### THE TASK
Wherever a line of the listing holds the string "await", copy that line.
====
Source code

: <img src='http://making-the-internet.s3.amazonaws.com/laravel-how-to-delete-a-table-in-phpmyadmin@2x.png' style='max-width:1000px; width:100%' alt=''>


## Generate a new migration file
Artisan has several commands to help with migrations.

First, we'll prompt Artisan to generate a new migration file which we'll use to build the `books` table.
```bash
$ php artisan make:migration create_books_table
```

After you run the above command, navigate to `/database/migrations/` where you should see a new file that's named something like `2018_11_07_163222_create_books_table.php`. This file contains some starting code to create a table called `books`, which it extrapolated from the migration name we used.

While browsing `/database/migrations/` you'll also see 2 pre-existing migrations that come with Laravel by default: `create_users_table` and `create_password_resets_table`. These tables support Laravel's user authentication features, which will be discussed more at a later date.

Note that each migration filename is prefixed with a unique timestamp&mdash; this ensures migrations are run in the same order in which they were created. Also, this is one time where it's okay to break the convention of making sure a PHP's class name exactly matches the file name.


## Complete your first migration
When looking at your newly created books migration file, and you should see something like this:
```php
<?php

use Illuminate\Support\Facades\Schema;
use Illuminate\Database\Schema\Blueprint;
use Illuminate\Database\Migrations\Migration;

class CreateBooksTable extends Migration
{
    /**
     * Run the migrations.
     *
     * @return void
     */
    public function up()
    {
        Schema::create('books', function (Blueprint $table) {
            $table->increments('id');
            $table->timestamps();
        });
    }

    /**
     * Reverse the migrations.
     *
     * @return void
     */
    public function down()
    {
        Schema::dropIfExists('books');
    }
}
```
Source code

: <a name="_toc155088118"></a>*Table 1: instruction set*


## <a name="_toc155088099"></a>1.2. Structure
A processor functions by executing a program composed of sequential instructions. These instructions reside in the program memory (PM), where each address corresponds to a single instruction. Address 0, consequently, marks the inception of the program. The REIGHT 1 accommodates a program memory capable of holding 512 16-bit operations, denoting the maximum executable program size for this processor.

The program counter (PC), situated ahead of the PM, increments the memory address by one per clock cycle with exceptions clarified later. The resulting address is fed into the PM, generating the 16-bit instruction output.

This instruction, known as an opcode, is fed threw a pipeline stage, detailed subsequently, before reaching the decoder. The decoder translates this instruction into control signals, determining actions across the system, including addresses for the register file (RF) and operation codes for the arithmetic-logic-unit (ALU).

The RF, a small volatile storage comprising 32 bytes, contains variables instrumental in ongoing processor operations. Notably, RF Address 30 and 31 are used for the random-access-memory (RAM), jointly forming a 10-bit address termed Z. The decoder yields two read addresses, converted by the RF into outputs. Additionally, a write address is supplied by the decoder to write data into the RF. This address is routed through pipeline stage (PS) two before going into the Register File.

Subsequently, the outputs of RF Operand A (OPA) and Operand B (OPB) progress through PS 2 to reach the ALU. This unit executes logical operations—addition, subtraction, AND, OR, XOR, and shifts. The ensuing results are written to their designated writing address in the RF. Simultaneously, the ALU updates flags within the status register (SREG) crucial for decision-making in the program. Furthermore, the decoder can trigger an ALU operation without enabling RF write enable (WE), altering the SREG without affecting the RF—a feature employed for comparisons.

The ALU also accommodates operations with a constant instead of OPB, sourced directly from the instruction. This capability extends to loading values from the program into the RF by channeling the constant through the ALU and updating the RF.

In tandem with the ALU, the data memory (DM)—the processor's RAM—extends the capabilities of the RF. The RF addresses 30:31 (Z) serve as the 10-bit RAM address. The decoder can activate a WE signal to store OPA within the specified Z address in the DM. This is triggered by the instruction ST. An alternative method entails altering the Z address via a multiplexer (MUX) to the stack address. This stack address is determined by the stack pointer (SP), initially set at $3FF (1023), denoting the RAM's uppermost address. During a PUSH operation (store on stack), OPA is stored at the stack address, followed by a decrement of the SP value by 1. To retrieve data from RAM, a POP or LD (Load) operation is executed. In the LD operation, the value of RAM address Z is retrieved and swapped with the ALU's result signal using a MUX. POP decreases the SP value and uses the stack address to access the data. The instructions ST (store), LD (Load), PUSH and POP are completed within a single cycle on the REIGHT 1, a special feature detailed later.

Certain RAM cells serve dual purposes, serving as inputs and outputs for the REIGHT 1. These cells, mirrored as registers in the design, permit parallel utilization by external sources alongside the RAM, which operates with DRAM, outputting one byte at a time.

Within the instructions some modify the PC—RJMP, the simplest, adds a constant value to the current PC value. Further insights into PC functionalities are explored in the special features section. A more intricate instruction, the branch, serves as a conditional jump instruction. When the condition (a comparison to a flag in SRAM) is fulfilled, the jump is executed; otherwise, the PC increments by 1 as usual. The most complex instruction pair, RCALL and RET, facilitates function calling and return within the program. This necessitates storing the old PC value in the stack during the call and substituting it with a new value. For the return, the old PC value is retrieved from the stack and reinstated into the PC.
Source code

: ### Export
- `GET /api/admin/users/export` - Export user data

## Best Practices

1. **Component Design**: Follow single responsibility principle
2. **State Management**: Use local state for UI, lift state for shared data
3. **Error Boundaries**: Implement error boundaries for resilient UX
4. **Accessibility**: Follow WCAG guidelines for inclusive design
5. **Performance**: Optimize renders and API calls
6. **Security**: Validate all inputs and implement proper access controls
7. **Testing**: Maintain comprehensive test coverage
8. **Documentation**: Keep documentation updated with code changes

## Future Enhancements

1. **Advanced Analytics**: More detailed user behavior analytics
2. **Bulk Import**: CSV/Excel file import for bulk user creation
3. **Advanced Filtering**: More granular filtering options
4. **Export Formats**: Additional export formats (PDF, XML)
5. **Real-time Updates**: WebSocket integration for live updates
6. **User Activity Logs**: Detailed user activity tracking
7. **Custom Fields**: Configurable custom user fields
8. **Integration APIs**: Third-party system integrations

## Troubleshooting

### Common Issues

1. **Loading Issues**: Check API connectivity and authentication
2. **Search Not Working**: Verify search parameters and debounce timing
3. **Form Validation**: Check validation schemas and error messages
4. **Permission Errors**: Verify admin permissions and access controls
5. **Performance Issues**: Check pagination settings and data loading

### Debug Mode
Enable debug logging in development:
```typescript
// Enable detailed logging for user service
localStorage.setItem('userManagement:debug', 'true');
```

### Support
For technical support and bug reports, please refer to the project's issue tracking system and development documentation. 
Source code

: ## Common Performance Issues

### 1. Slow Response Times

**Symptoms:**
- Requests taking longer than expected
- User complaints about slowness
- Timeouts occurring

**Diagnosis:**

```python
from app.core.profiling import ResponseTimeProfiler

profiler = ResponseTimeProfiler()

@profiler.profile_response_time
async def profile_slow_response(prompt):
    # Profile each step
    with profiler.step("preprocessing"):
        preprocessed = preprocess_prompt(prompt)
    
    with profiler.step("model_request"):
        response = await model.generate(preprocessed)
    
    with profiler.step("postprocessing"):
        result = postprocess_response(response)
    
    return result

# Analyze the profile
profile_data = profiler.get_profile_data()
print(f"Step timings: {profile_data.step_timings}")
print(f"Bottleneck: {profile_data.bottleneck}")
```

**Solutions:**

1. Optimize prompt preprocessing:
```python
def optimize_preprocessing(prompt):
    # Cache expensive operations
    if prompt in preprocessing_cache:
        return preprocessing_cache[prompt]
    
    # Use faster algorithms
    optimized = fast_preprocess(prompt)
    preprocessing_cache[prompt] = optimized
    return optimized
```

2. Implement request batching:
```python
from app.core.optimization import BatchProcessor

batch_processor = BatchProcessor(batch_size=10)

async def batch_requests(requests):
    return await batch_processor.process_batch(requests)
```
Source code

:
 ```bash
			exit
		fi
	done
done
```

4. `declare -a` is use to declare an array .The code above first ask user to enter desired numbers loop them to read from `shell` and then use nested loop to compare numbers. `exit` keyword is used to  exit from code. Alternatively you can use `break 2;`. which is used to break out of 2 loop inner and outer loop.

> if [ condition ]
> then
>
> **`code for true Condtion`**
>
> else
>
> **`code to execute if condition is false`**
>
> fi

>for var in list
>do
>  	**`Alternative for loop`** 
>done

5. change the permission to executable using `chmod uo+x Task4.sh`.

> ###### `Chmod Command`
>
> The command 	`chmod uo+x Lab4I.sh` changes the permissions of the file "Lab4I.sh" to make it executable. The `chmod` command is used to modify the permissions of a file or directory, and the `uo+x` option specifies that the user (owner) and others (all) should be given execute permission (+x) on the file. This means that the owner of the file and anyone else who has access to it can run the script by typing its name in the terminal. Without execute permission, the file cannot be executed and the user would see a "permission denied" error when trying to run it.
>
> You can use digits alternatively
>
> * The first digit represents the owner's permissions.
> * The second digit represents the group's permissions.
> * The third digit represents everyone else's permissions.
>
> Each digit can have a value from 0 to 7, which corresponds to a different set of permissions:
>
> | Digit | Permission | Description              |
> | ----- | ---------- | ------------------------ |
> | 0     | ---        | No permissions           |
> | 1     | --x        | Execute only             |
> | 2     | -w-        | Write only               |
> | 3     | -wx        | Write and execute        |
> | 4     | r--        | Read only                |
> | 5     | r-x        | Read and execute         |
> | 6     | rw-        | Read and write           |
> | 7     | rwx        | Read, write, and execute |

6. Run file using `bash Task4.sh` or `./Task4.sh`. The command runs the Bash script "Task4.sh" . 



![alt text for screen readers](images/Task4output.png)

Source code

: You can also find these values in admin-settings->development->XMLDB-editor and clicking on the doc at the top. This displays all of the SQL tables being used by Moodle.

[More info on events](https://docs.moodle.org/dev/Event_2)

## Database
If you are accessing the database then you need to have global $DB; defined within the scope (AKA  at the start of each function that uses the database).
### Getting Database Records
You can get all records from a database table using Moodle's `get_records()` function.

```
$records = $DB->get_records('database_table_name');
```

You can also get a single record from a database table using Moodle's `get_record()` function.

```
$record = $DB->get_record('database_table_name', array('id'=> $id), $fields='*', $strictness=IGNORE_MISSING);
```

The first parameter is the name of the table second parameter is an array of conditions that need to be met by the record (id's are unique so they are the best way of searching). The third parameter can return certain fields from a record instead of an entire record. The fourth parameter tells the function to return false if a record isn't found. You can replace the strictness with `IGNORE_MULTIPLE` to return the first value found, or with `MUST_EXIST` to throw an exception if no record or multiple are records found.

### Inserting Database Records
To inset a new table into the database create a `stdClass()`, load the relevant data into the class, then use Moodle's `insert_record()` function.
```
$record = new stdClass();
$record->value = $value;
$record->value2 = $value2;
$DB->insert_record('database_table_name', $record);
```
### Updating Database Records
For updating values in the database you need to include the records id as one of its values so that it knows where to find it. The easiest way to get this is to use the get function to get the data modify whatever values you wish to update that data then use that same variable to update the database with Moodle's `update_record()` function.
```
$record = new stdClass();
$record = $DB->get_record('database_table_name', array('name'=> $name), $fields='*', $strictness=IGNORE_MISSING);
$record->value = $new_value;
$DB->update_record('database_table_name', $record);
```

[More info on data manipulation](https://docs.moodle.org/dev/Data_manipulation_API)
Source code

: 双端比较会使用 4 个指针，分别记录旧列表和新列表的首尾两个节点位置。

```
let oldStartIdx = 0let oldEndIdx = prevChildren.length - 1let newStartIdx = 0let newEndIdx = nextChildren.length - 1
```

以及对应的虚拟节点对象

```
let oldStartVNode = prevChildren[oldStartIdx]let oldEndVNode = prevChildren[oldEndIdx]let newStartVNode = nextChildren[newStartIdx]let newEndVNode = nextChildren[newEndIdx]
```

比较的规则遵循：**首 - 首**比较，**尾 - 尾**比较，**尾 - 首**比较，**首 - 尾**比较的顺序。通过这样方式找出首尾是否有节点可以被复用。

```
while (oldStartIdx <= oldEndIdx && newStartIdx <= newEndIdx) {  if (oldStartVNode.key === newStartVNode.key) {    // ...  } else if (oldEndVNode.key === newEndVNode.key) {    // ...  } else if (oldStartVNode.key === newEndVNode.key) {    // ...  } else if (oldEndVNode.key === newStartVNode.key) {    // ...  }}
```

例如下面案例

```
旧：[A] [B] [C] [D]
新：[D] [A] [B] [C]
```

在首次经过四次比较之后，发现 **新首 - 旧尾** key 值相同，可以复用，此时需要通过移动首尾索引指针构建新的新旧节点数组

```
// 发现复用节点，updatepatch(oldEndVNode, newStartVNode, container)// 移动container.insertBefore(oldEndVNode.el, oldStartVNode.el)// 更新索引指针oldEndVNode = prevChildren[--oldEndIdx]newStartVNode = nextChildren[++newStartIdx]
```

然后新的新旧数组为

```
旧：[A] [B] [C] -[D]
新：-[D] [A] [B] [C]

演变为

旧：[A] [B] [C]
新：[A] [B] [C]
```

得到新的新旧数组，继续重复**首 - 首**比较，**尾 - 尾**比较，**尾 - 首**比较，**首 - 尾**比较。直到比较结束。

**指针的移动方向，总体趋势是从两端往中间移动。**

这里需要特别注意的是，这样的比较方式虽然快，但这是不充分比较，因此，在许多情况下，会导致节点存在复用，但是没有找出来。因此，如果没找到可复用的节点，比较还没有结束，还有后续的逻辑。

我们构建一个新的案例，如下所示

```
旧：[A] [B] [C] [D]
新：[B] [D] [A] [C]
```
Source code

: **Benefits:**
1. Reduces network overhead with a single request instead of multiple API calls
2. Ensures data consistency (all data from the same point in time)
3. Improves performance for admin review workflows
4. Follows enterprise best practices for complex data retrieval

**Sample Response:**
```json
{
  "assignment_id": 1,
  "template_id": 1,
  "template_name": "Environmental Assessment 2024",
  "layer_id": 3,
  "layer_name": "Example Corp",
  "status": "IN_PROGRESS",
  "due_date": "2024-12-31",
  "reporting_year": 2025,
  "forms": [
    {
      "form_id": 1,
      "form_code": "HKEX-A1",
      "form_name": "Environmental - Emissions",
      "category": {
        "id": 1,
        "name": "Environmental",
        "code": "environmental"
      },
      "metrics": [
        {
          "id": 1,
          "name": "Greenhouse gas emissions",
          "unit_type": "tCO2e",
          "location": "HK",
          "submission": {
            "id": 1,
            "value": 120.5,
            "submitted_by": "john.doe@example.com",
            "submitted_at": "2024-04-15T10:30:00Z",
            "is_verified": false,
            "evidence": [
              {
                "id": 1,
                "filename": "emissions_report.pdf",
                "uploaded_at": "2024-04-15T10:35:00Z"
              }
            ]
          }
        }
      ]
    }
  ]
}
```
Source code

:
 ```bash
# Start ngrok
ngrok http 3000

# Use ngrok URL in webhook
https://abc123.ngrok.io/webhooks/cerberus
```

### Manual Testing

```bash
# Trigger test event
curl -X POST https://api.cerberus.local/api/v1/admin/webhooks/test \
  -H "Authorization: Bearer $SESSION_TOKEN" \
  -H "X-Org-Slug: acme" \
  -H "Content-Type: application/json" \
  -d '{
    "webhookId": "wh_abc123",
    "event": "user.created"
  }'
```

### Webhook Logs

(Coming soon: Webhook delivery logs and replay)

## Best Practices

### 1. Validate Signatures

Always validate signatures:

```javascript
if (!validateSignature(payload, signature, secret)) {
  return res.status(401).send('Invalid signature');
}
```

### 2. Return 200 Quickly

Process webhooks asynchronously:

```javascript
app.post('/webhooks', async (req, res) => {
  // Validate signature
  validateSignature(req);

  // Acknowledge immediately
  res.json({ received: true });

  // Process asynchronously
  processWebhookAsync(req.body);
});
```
====
### RESPONSE BOX
        response = await model.generate(preprocessed)
    return await batch_processor.process_batch(requests)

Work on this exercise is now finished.